* **Requirements**
**1.** What running time does The Last Song review give for the film?
**2.** Return the words of The Last Song review starting with "Release Date: August" and going on through "by their star.", copied without any change.

* **Text**

***

The Last Song (Blu-ray Combo Pack)
Directed by Julie Anne Robinson

Studio: Touchstone
Year: 2010
Aspect Ratio: 2.35:1   1080p   AVC codec
Running Time: 107 minutes
Rating: PG
Audio: DTS-HD Master Audio 5.1 English; Dolby Digital 5.1 French
Subtitles: SDH, Spanish, French

Region:  A
MSRP:   $39.99


Release Date: August 17, 2010

Review Date: August 8, 2010 



The Film

2.5/5


Julie Anne Robinson’s The Last Song plops television singing star Miley Cyrus into a mediocre teenage melodrama of no great distinction. The film is achingly predictable and routinely assembled with some A-list stars to support Miley in her first movie role acting without the benefit of falling back on her singing. She’s all right, but there isn’t one original moment in the overlong 107 minutes, and when the screenwriters and director work overtime trying to yank tears from our eyes with a third act death and memorial service, well, you know you’re not dealing with A-list material despite the best efforts of the producers to do right by their star.

***

* **Data extract**
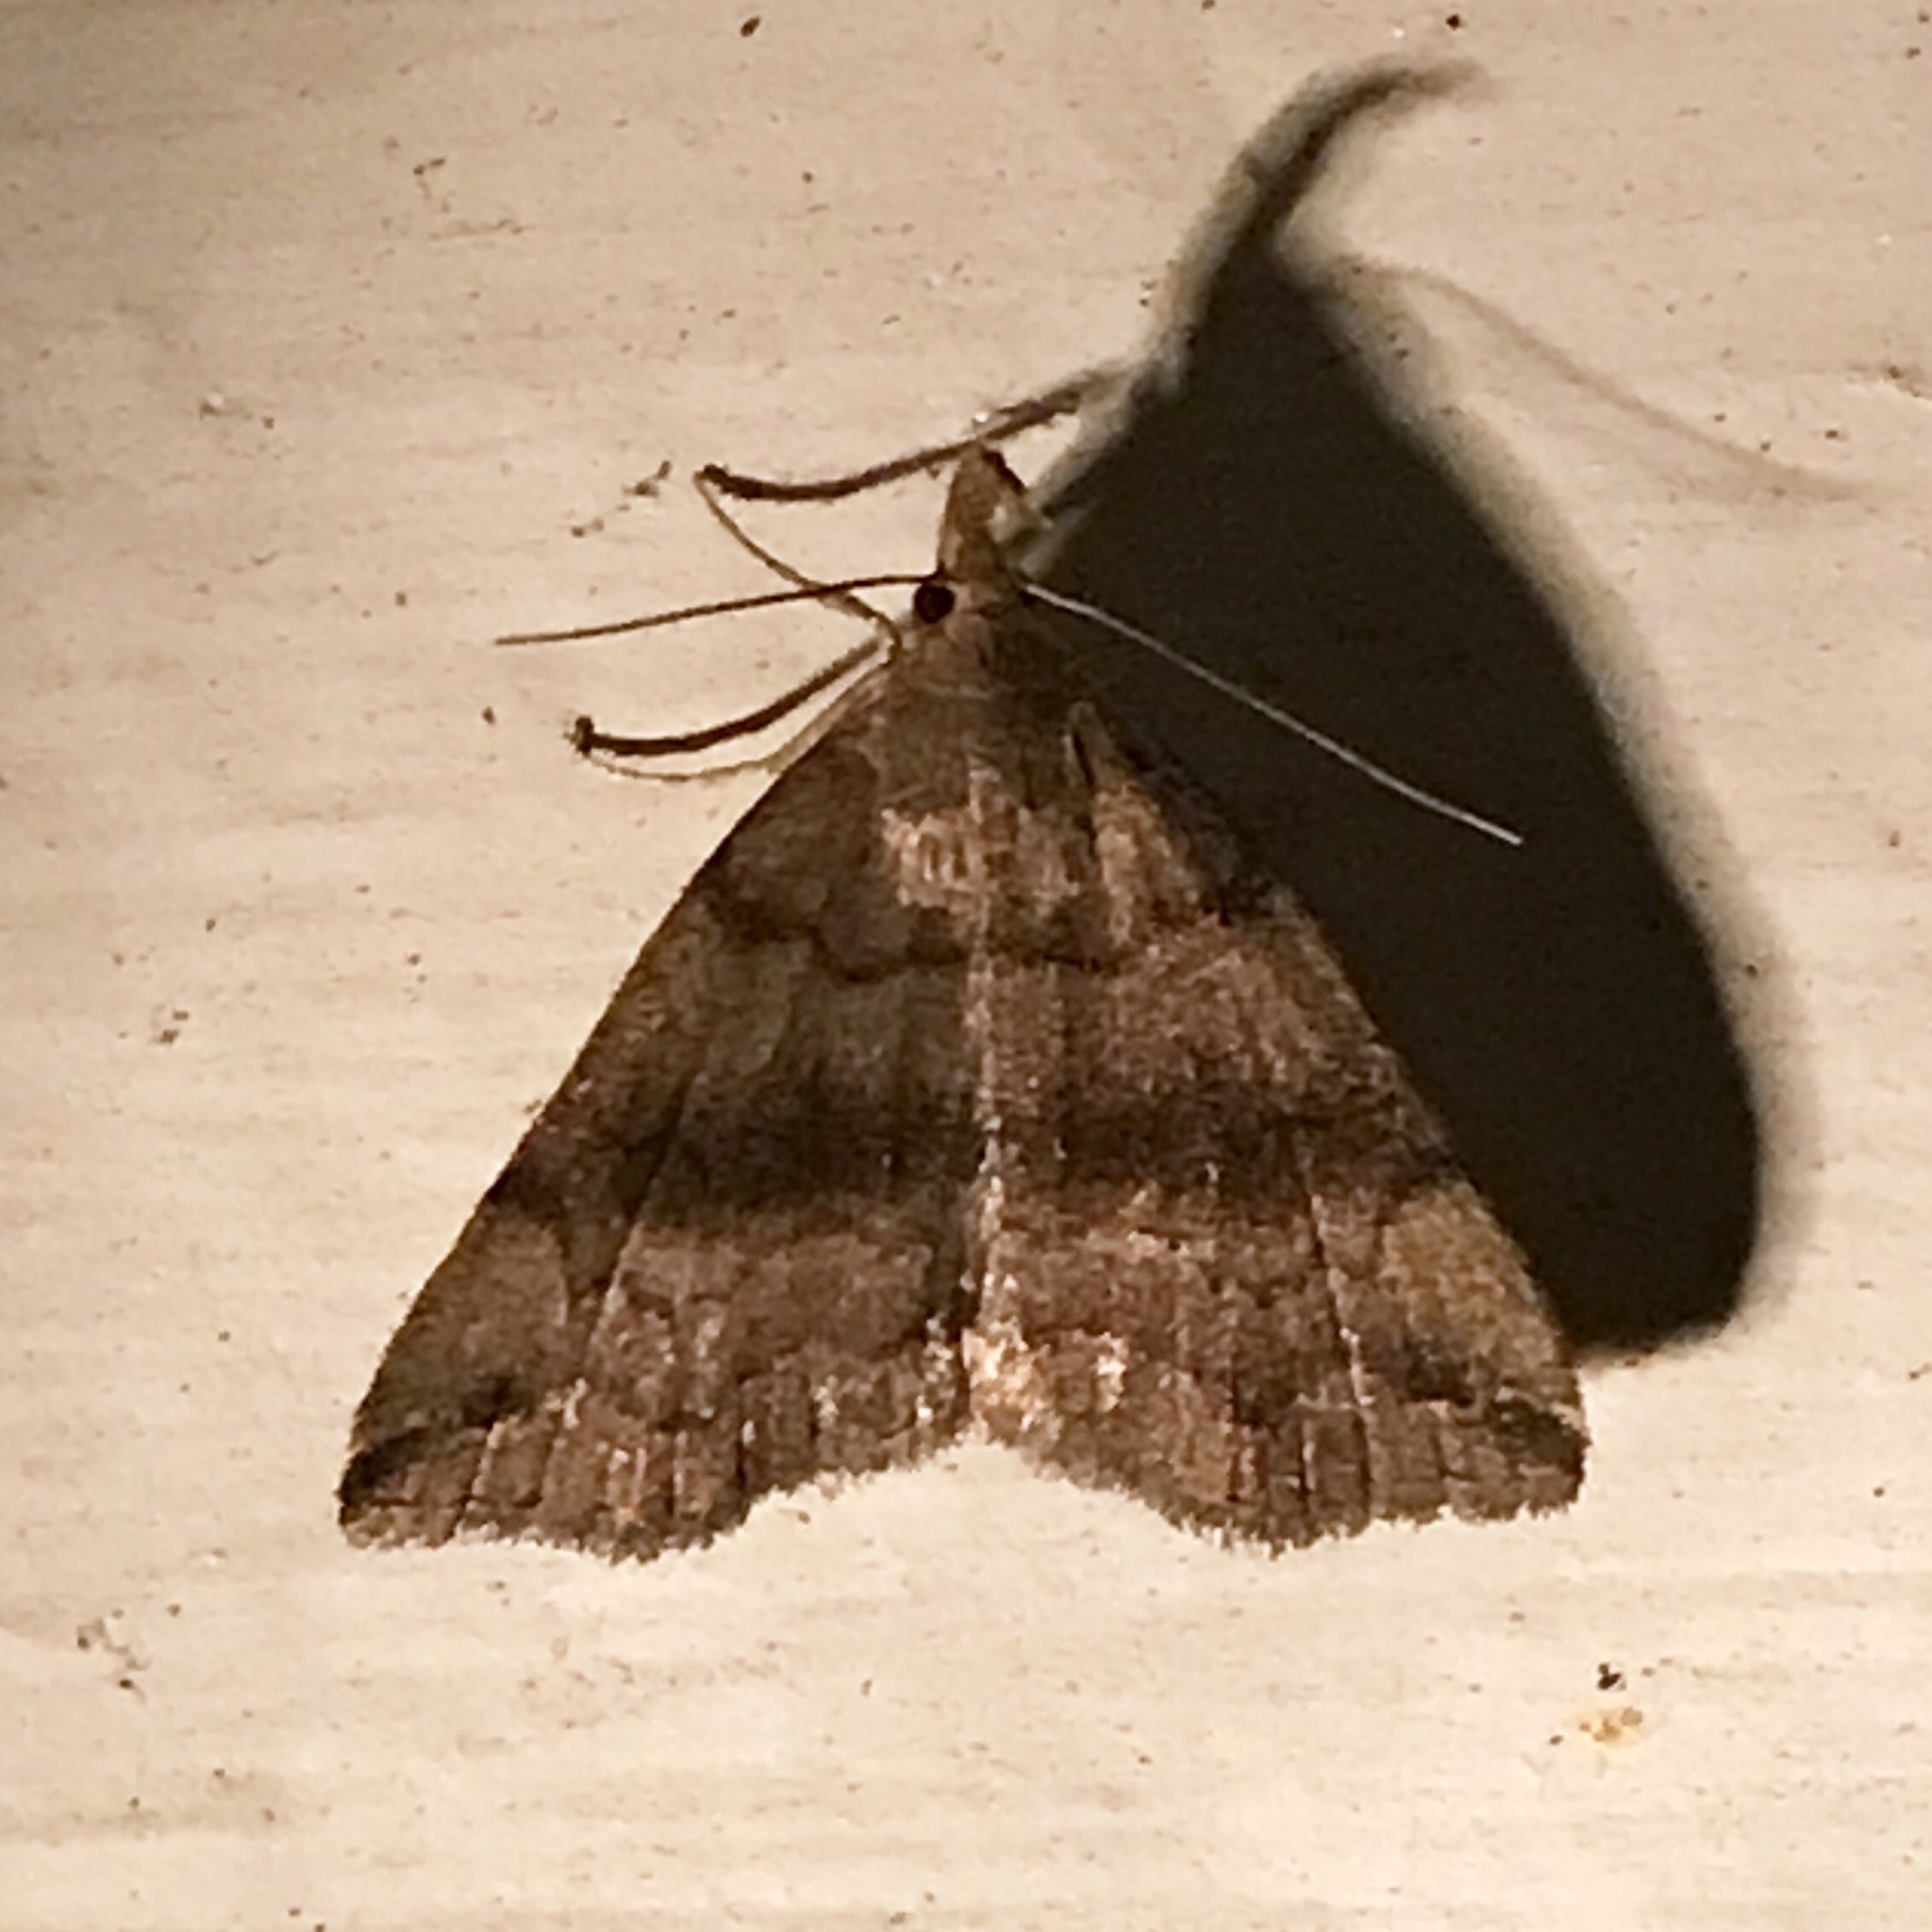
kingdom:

***

* **Answers per task**
**1.** 107 minutes.

**2.**
Release Date: August 17, 2010

Review Date: August 8, 2010 



The Film

2.5/5


Julie Anne Robinson’s The Last Song plops television singing star Miley Cyrus into a mediocre teenage melodrama of no great distinction. The film is achingly predictable and routinely assembled with some A-list stars to support Miley in her first movie role acting without the benefit of falling back on her singing. She’s all right, but there isn’t one original moment in the overlong 107 minutes, and when the screenwriters and director work overtime trying to yank tears from our eyes with a third act death and memorial service, well, you know you’re not dealing with A-list material despite the best efforts of the producers to do right by their star.